“Io non penso all’arte quando lavoro. Tento di pensare alla vita”
Jean Michel Basquiat era un writer e pittore americano. È stato uno dei più importanti esponenti del graffitismo americano, riuscendo a portare questo movimento dalle strade metropolitane alle gallerie d’arte.
Anche se non ha mai dichiarato pubblicamente di essere bisessuale, Jean Michel era noto per essere attratto sia da uomini che da donne.
Secondo Jennifer Clement, autrice di “Widow Basquiat”, “era attratto dalle persone per diverse ragioni. Potevano essere maschi, femmine, magri, grassi, belli, brutti. Era, io penso, guidato dall’intelligenza.”
Jean Michel iniziò a manifestare interesse per il disegno fin da piccolo, ispirato dai cartoni animati. Un amore per l’arte trasmessogli dalla madre, la quale lo portava spesso nei musei.
Nel 1968 fu investito da un’autovettura e gravi lesioni interne obbligarono i medici all’asportazione della milza. Durante il mese di degenza in ospedale, la madre gli regalò il testo di anatomia Gray’s Anatomy, che lo influenzò molto nelle sue opere, dove riportò poi molti elementi anatomici.
Nel 1976 iniziò a frequentare una scuola a Manhattan per ragazzi dotati e fu lì che, a 17 anni, strinse amicizia con Al Diaz, un giovane grafittista che operava sui muri della Jacob Riis.
Insieme all’amico, Jean Michel acquistò piena consapevolezza della sua vocazione artistica e i due unirono così le loro capacità iniziando a produrre graffiti per le strade di New York firmandosi come SAMO, acronimo di “Same Old Shit” (“solita vecchia merda”), promuovendo idee ermetiche, rivoluzionarie e a volte insensate.
Nel 1980 la loro amicizia e collaborazione finì, così Jean Michel scrisse nelle vie del centro della città “SAMO© IS DEAD”. In seguito non utilizzò mai più il nome ‘SAMO’.

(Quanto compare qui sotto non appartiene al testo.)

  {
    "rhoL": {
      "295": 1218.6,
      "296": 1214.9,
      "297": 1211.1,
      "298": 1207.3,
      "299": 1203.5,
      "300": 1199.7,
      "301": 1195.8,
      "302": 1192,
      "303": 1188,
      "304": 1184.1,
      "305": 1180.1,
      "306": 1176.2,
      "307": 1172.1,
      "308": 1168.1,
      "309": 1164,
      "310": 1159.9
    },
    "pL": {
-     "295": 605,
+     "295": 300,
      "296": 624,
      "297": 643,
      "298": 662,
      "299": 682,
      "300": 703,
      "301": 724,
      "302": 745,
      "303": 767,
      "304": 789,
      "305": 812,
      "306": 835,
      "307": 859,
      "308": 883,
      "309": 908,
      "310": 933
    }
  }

Lasciò poi gli studi e iniziò a guadagnarsi da vivere vendendo le sue cartoline e fu così che cambiò la sua vita. Jean Michel, infatti, riuscì ad avvicinare, in un ristorante di SoHo, Henry Geldzahler e Andy Warhol, il quale comprò alcune delle sue opere.

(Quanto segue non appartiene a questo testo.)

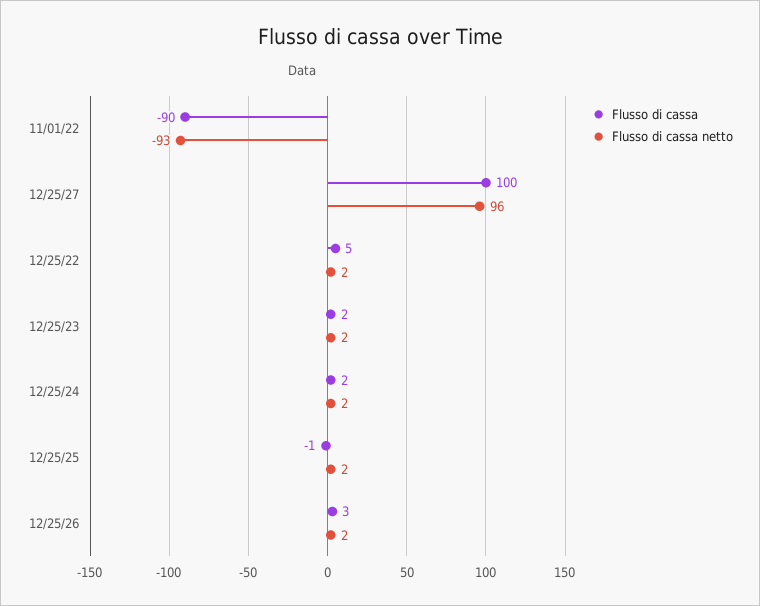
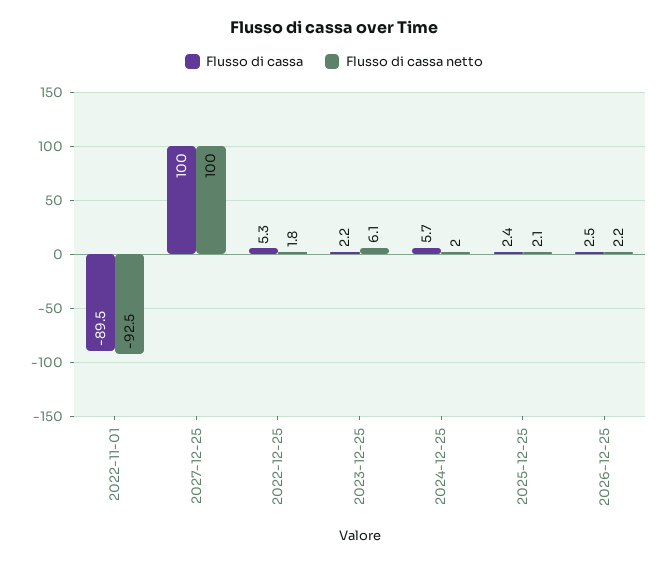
  {
    "Flusso di cassa": {
      "11/01/22": -89.5,
      "12/25/27": 100,
      "12/25/22": 5.3,
      "12/25/23": 2.2,
-     "12/25/24": 2,
+     "12/25/24": 5.7,
-     "12/25/25": -1,
+     "12/25/25": 2.4,
      "12/25/26": 2.5
    },
    "Flusso di cassa netto": {
      "11/01/22": -92.5,
-     "12/25/27": 96,
+     "12/25/27": 100,
      "12/25/22": 1.8,
-     "12/25/23": 2,
+     "12/25/23": 6.1,
      "12/25/24": 2,
      "12/25/25": 2.1,
      "12/25/26": 2.2
    }
  }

Passarono però anni prima che Jean Michel riuscisse ad entrare nella “Factory” del re della Pop Art; nel frattempo diventò cliente fisso di due club esclusivi, frequentati dallo stesso Andy Warhol e anche da Madonna (con cui ebbe poi una relazione di alcuni mesi).
La prima personale mostra di Jean Michel fu nel 1981 a Modena, nella galleria d’arte di Emilio Mazzoli, ma venne accolto in modo negativo e sarcastico dai critici e collezionisti locali. Un anno dopo riscosse invece grande apprezzamento dal pubblico e dalla critica di New York, nella galleria d’arte di Annina Nosei.

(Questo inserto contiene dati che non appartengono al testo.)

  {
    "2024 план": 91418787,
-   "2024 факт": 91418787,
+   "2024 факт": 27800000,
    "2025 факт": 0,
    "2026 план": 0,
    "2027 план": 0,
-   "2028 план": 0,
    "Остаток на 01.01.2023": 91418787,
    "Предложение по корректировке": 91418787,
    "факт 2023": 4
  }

Nel 1983 strinse un forte legame con Andy Warhol, il quale lo aiutò a sfondare nel mondo dell’arte come fenomeno mondiale emergente. I dipinti di Jean Michel erano caratterizzati da immagini rozze e infantili. L’elemento che però contraddistingueva la sua arte era essenzialmente l’utilizzo delle parole, inserite nei suoi dipinti come parte integrante, ma anche come sfondo, cancellate, a volte anche per attirare l’attenzione dello spettatore.
In seguito, Jean Michel venne definito, dal New York Times, “la mascotte di Warhol” e questo lo portò, anche a causa della sua tossicodipendenza, a soffrire di disturbi psichici.
Poco dopo, i rapporti con la sua agente finirono e il pubblico ed i critici iniziarono ormai a non accettare più i suoi lavori con l’entusiasmo di un tempo. Nel 1987, con la morte di Warhol, entrò in una violenta fase di tossicodipendenza: il suo forte attaccamento al re della Pop Art lo condusse all’abuso di eroina per superare il trauma.
Jean Michel espose ancora a New York nella galleria del cugino di Tony Shafrazi, il suo ultimo mercante; poi iniziò un tentativo di disintossicazione che non portò mai a termine e morì il 12 agosto 1988, a 27 anni, per overdose di eroina, nel suo studio a Manhattan. Il corpo venne ritrovato, nudo, in un cassonetto dell’immondizia.
Venne soprannominato “il James Dean dell’arte moderna”, essendo riuscito a scalare quel mondo con grande velocità, ma a scomparire, purtroppo, in un tempo ancora più breve.